The conservative leader confirmed that his government will promote the election of indigenous candidate “Plan Araucanía Impulso” through a “Quota Law”. The initiative assumes that – similar to what happens with the Women’s Quota Law – political parties must submit a mandatory percentage of indigenous candidates to elected office.

“We are going to promote a Quota Law that establishes basic levels of participation of candidates of indigenous peoples in the elections of popular positions “, from councilors to parliamentarians, indicated the Head of State, detailing that the objective is “to preserve and promote the diversity cultural of our country”.

In his speech, at Cerro Ñielol in Temuco, Piñera highlighted that the Plan Impulso Araucanía includes “hundreds of initiatives”; among them the constitutional recognition to the native towns.

The investment joins a list of past efforts to resolve the Mapuche conflict that mainly stems from a dispute over ancestral lands. Pinera’s center-right government has promised to prioritize improving relations with the Mapuche.

“The Plan will begin to be implemented immediately, but it will also be applied gradually, because the problems that have dragged on for decades and centuries require time to be fully resolved,” he reflected.

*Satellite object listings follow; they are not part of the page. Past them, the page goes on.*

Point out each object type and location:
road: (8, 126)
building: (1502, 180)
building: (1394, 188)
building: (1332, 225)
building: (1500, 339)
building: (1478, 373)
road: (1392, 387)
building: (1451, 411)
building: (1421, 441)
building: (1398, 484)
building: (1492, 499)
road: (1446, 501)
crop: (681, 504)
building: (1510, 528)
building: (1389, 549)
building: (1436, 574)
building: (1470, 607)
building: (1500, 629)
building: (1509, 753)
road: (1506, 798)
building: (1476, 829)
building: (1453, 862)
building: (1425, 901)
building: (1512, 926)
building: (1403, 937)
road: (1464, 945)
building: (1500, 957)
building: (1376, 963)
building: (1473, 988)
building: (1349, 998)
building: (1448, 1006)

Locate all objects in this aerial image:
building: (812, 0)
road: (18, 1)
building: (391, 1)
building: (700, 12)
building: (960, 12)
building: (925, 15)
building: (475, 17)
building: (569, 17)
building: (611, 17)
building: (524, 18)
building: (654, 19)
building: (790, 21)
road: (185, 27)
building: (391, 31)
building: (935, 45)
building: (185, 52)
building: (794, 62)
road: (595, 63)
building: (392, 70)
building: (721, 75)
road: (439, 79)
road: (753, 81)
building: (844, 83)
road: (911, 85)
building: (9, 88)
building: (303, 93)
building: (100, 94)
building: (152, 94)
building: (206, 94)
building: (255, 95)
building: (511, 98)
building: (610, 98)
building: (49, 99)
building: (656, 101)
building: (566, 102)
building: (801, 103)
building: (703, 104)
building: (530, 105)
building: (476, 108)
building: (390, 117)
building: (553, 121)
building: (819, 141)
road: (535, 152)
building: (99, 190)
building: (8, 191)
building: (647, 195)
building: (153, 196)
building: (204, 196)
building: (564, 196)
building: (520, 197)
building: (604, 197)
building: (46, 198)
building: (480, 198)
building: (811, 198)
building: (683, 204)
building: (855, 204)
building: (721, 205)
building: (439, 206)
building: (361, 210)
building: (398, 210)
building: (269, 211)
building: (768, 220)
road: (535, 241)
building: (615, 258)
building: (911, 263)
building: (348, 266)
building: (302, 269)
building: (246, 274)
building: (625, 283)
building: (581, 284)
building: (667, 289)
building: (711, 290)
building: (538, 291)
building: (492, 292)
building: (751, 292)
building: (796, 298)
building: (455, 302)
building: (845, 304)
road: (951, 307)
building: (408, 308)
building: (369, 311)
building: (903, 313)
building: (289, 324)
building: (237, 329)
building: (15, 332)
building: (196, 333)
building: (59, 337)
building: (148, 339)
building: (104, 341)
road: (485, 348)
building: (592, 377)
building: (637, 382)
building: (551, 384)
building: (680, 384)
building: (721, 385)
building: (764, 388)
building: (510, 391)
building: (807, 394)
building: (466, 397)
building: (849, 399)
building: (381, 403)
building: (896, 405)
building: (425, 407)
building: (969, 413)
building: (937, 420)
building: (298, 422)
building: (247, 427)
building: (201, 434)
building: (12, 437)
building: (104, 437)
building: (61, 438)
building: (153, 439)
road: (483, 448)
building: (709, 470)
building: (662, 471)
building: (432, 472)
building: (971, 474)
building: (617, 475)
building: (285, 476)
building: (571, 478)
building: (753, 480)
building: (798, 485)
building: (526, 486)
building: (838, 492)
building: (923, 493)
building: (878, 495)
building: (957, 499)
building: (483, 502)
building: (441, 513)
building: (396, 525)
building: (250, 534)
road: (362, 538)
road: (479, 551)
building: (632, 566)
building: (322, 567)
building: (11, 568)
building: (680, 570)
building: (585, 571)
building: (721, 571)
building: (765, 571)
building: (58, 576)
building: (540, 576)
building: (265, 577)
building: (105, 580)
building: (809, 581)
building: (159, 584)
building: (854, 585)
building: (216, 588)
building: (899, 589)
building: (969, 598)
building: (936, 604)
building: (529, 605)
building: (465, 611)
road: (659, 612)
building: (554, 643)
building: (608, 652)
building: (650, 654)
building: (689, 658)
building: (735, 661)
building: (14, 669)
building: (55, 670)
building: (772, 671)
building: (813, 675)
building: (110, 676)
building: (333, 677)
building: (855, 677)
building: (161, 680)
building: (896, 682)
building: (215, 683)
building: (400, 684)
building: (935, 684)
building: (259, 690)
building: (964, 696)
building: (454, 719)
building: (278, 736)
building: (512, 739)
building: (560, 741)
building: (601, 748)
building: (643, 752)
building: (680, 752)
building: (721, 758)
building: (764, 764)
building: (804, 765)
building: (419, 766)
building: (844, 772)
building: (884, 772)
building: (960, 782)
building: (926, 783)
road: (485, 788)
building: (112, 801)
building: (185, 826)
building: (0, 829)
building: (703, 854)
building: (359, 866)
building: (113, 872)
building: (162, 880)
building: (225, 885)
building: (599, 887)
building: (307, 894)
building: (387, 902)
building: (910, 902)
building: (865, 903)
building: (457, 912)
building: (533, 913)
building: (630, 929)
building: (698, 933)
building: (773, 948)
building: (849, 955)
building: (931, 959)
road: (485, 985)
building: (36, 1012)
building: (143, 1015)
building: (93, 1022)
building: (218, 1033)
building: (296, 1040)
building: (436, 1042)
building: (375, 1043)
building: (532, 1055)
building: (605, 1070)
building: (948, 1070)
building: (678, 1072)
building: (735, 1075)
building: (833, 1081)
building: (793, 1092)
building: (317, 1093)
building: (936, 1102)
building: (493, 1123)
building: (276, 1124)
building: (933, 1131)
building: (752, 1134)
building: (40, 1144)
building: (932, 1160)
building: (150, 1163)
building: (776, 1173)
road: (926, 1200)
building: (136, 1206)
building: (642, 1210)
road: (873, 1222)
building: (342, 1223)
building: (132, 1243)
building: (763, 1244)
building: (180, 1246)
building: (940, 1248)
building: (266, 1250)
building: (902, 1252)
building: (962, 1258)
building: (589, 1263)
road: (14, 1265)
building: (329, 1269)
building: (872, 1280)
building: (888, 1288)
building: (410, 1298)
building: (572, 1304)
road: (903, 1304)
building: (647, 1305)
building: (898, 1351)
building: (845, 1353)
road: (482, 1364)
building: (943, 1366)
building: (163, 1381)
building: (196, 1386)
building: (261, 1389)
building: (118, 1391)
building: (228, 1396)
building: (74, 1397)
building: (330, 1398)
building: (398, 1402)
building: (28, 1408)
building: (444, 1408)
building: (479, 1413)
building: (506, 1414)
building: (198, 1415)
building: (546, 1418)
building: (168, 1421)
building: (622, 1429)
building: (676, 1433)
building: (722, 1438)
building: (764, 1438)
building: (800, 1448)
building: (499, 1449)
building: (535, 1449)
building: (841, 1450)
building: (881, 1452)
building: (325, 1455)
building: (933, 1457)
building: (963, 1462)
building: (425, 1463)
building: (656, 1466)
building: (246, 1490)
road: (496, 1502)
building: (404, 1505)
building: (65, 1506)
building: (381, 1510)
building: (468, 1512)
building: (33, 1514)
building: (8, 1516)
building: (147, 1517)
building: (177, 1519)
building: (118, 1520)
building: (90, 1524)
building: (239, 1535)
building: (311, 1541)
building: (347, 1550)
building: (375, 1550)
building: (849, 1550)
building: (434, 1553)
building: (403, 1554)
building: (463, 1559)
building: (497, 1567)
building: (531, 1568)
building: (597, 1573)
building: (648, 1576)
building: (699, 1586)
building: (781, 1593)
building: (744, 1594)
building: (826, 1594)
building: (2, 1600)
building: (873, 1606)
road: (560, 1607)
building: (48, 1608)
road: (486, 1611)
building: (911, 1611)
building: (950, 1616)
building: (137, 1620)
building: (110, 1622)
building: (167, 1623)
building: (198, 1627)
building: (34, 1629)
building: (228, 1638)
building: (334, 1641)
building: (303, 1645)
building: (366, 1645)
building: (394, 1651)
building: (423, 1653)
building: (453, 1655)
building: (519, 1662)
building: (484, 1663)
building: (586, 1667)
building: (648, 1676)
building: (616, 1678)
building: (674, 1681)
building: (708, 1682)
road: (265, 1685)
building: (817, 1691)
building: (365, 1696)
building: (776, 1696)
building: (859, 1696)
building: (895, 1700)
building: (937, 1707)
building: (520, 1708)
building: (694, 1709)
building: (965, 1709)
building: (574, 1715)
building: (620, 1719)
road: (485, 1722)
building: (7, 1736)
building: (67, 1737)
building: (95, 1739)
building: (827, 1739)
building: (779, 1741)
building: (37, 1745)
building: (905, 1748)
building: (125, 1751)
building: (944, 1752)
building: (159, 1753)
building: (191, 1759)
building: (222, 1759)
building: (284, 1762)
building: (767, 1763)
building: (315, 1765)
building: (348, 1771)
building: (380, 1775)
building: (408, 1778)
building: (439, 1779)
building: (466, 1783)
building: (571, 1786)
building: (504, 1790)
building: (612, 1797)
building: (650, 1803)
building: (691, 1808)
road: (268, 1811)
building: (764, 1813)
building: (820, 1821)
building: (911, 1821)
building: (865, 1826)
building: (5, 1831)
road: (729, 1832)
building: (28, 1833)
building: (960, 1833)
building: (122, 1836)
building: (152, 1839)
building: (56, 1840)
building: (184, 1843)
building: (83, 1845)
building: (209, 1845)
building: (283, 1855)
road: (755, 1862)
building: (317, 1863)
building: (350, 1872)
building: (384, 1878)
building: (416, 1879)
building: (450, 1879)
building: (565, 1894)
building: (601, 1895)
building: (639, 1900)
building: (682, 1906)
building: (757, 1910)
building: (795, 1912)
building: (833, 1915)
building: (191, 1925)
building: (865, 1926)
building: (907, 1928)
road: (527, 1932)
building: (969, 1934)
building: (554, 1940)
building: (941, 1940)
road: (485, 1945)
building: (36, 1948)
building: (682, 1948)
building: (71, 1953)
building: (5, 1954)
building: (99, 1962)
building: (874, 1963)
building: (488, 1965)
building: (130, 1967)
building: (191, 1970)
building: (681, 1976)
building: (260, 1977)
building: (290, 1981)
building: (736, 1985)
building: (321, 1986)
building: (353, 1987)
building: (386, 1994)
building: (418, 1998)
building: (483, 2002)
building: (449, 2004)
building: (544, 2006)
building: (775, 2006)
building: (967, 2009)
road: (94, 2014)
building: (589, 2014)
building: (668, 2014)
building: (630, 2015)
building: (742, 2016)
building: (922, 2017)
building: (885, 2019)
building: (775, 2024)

Piñera also announced reparation to the victims of rural violence, and that urgency will be given to the bill that creates the “Ministry of Indigenous Peoples and the Council of Indigenous Peoples”.

Around 600,000 Mapuche live in Chile, many in the forested, hilly provinces of Araucania and Bio Bio, roughly 400 miles (640 km) south of Santiago. The Mapuche accuse the state and private companies of taking their ancestral land, draining its natural resources, and using undue violence against them. Their communities are among the poorest in Chile.